DETAILS VAN OPGAVE: Bewerk de tekst over de Haagse ecologische verbindingszones: geef het deel tussen "Den Haag zet" en "aanleg natuurvriendelijke oevers.", beide inbegrepen, opnieuw weer en vervang daarin "knelpunten" door "probleempunten".

TEKSTFRAGMENT:
__________________________________________________

Stedelijke Ecologische Verbindingszones Den Haag 2008-2018

Den Haag zet zich al jaren in om de ecologie in en om de stad te verbeteren en te behouden. In 2006 en 2007 heeft Den Haag daarom een inventarisatie uitgevoerd, waarin voor alle ecologische verbindingszones is bekeken of deze voldoen aan de gewenste natuurvriendelijke inrichting. Dit bleek niet het geval te zijn; de inventarisatie resulteerde in een opsomming van 300 knelpunten. Om de gewenste ecologische hoofdstructuur te realiseren heeft Den Haag daarom in 2008 de nota Stedelijke Ecologische Verbindingszones in Den Haag 2008-2018 vastgesteld. In de nota worden op hoofdlijnen alle gewenste maatregelen op het vlak van ecologie (inrichting en beheer) voor de komende tien jaar benoemd. Het uitvoeren van deze maatregelen wordt waar mogelijk gecombineerd met maatregelen vanuit het waterbeheer zoals verbreding watergangen en aanleg natuurvriendelijke oevers.

Afvalwater en Riolering

Uitgangspunt voor het rioleringsbeleid is “het Gemeentelijk Rioleringsplan 2011-2015.

Duurzaamheid staat centraal in het denken en doen van de gemeente Den Haag. Werken aan duurzaamheid betekent voor riolering dat meer rekening gehouden dient te worden met het voorkomen dan wel het scheiden van afvalwaterstromen aan de bron, meer oog te hebben voor hergebruik en het terugdringen van energiegebruik en het voorkomen dat schoon water vuil wordt. Hierbij is het gebruik van voor het oppervlaktewater schadelijke stoffen zoals koper, zink en bitumineuze dakbedekking niet toegestaan. Duurzaam denken en doen komt zo terug in het ontwerp, de aanleg, het beheer en het gebruik van riolering.

__________________________________________________

[Opgeslagen gegevens uit de dataset]
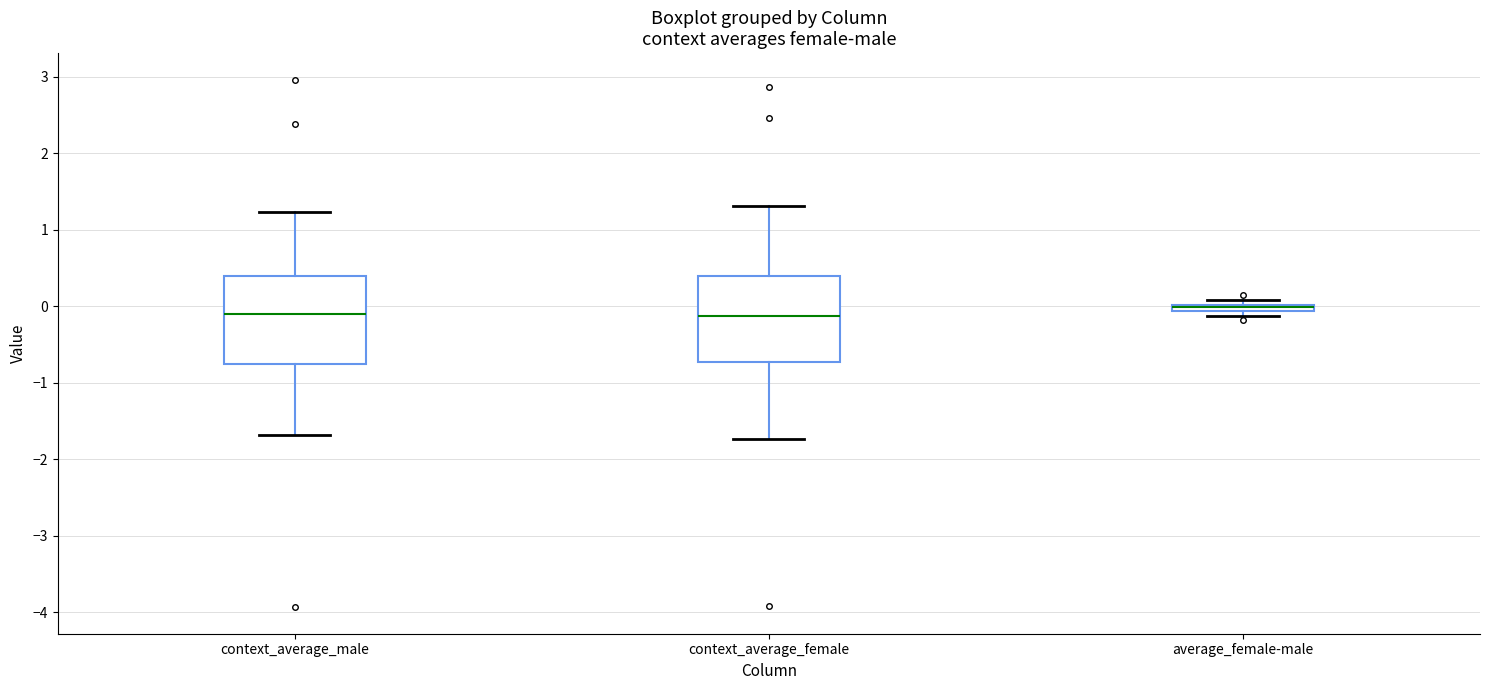

Where is the upper edge of the box for context_average_female on the y-axis? The values are not printed on the chart, so give them approximately, as read against the axis.

0.4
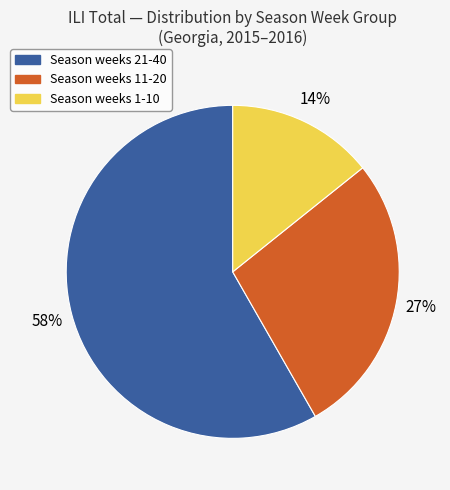

To the nearest percent, what is the average slice percentage?

33%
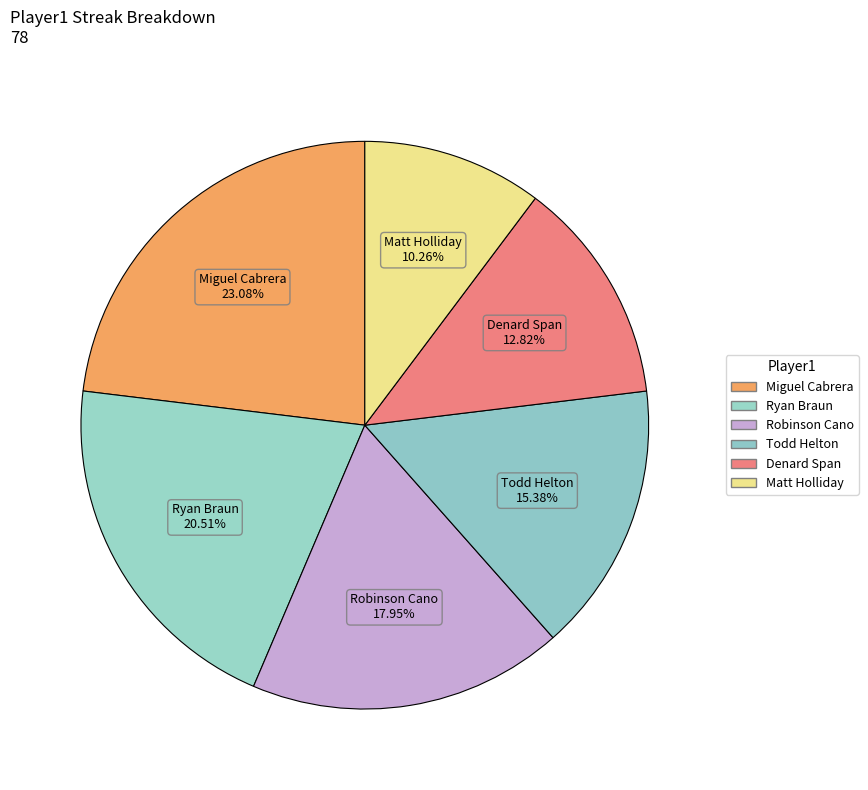

What is the ratio of the value at Todd Helton to the value at Miguel Cabrera?

0.7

__________________________________________________

ANTWOORDVAK:
Den Haag zet zich al jaren in om de ecologie in en om de stad te verbeteren en te behouden. In 2006 en 2007 heeft Den Haag daarom een inventarisatie uitgevoerd, waarin voor alle ecologische verbindingszones is bekeken of deze voldoen aan de gewenste natuurvriendelijke inrichting. Dit bleek niet het geval te zijn; de inventarisatie resulteerde in een opsomming van 300 probleempunten. Om de gewenste ecologische hoofdstructuur te realiseren heeft Den Haag daarom in 2008 de nota Stedelijke Ecologische Verbindingszones in Den Haag 2008-2018 vastgesteld. In de nota worden op hoofdlijnen alle gewenste maatregelen op het vlak van ecologie (inrichting en beheer) voor de komende tien jaar benoemd. Het uitvoeren van deze maatregelen wordt waar mogelijk gecombineerd met maatregelen vanuit het waterbeheer zoals verbreding watergangen en aanleg natuurvriendelijke oevers.